Investors looking for some relief to the tightening bias that has taken hold on European pricing found a bit of comfort in the slight widening seen on secondary spreads seen last week, as market sources reported that bids on triple-A paper trading as much as three basis points wider. On the primary front, triple-A RMBS spreads shifted outside January levels by up to two basis points.
Market analysts attribute the recent movement to corporate bond market spread volatility mixed with a growing issuance calendar - over 10 billion (US$13 billion) is actively marketing in the primary market. Year-over-year volume for 2005 is at 70.7 million ($91.3 million) and, for the first time this year, on par with levels recorded last year.
Deals coming to market have generally priced at the wider end of talk, with a three to four basis point concession to similar triple-A trades printed before the General Motors earnings restatement. "Rumors abound of capital structure downsizing in order to clear even at these wider levels," said analysts at Deutsche Bank Securities. "With a thick deal pipeline ahead, it now looks pretty clear to us that the pricing tights seen among most (if not all) new issues pre-GM are unlikely to be revisited in the near future."
Last week the 1.6 billion Spanish RMBS issue, dubbed Bancaja 8 F.T.A., struggled to price its triple-A notes at the initial guidance levels and consequently saw the notes revised out during marketing. The triple-A piece was talked in the 10 basis point area over three-month Euribor and priced at 11 over. The single-A class was talked in the the low-to-mid 20 basis point area and priced at 23 basis points over. The lower rated tranches came in at the tighter end of price talk, with the triple-B piece pricing at 45 basis points over and the double-Bs pricing at 175 basis point over Euribor.
But even at the wider levels, trades are still not at historical pricing levels. At the subordinated levels pricing on RMBS deals remain at tight levels and triple-A CDOs continue to price at historical tights. "While we are pleased to see some spread returning to the market, we do not believe that this signals a return to their historical trading ranges," reported analysts at ABN AMRO. "The overriding liquidity driving spread compression has not disappeared, and, as such, nor has the broader pressure on spreads.

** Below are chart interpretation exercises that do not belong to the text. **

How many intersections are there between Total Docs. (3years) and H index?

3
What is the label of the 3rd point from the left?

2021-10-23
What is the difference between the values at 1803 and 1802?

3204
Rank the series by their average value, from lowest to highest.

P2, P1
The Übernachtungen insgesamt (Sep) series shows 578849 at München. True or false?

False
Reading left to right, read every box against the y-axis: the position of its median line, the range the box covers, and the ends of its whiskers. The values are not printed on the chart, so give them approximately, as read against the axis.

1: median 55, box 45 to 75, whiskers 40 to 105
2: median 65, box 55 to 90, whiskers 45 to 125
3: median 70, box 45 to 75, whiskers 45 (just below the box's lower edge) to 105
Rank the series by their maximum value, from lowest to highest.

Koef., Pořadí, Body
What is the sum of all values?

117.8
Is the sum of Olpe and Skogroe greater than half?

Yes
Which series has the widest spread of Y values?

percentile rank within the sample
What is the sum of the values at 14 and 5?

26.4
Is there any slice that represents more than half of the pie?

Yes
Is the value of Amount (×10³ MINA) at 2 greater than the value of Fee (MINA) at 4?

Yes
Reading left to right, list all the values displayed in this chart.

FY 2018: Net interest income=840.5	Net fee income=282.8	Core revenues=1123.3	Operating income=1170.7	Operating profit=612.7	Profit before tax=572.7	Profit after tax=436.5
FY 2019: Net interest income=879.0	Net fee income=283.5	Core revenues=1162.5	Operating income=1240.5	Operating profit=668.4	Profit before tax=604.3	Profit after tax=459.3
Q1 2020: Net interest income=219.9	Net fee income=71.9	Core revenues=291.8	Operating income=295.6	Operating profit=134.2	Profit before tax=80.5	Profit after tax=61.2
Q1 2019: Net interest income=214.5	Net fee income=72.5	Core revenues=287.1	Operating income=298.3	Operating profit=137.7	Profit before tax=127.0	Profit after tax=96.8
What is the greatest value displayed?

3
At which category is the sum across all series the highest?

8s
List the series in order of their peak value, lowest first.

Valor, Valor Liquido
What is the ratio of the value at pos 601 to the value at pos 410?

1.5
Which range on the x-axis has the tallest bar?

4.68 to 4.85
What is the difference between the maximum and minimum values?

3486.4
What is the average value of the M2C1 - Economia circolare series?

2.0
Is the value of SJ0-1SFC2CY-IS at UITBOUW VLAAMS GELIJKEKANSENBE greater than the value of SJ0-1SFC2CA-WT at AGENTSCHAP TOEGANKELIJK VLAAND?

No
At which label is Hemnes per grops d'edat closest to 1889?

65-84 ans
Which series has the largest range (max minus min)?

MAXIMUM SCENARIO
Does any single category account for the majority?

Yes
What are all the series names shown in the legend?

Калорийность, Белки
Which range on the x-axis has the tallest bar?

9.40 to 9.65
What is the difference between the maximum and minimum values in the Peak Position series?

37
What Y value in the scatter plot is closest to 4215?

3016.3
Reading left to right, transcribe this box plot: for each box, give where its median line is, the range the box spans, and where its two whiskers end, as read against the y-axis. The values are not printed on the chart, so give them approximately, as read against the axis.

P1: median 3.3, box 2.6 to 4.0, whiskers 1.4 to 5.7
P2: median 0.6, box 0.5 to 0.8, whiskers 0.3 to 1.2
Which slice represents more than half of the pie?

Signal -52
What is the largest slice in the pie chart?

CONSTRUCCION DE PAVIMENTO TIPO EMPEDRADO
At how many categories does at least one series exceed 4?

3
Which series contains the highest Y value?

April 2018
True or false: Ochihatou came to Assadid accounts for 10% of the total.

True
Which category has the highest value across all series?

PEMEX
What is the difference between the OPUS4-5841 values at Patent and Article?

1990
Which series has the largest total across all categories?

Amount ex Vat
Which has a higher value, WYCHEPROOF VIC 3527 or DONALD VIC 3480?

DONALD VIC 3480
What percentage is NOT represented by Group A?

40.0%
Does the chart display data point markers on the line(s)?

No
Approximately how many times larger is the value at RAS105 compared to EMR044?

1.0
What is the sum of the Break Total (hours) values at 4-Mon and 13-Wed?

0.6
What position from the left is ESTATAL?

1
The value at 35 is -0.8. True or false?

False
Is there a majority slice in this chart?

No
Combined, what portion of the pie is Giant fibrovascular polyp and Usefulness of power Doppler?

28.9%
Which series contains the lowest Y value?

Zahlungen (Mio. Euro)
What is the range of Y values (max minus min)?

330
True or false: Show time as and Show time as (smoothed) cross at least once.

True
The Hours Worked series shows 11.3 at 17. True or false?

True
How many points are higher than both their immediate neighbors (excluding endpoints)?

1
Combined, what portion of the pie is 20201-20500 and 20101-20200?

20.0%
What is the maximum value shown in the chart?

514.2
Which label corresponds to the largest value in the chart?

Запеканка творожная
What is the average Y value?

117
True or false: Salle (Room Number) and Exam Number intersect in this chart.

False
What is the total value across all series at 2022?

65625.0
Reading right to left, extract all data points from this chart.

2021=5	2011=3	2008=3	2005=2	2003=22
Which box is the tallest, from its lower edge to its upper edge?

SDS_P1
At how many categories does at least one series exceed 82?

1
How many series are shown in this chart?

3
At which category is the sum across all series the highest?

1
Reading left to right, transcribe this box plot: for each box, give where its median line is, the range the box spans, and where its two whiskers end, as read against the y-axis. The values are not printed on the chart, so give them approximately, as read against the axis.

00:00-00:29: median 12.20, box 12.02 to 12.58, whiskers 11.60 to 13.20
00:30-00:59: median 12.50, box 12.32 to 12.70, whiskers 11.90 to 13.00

"Without any disappearance of the broader bid...we expect the market's bellwether spread of five-year triple-A RMBS to be capable of slipping to 12 but no further. Of course, this already appears to be a big if given the latest reports from our trading desk suggest that levels are already again starting to firm. So while the triple-A market might have moved, investors who blinked may have missed the chance for some additional spread."
Last week underwriters began marketing the 370 million Spanish RMBS Ayt Hipotecario III for Caja Granada and CrediFMO and priced the deal within guidance levels issued earlier last week. Guidance for the triple-A and triple-B notes was set at 13 and 60 to 70 basis points respectively, over Euribor, pricing at 13 and 65 basis points over. Although compared to the Bancaja 8 deal, the notes paid a premium at the triple-A and triple-B levels for a 0.5- and 1.3-year shorter weighted average life paper. Analysts at Dresdner Kleinwort Wasserstein said it was likely due to the relatively small size and probable lack of liquidity paired with the rating singular rating received only from Moody's Investors Service.
This week Northern Rock is expected to come to market with another transaction from its Granite master trust - its last deal issued in January totaled GBP4.5 billion ($8.5 billion) - adding more weight to the bulging supply pipeline. "Usually, we have seen large slugs of new-issue supply help the market find its feet, and spreads moved tighter. With most dealers long inventory already, we expect that this large amount of supply will pressure spreads wider," said analysts at the Royal Bank of Scotland.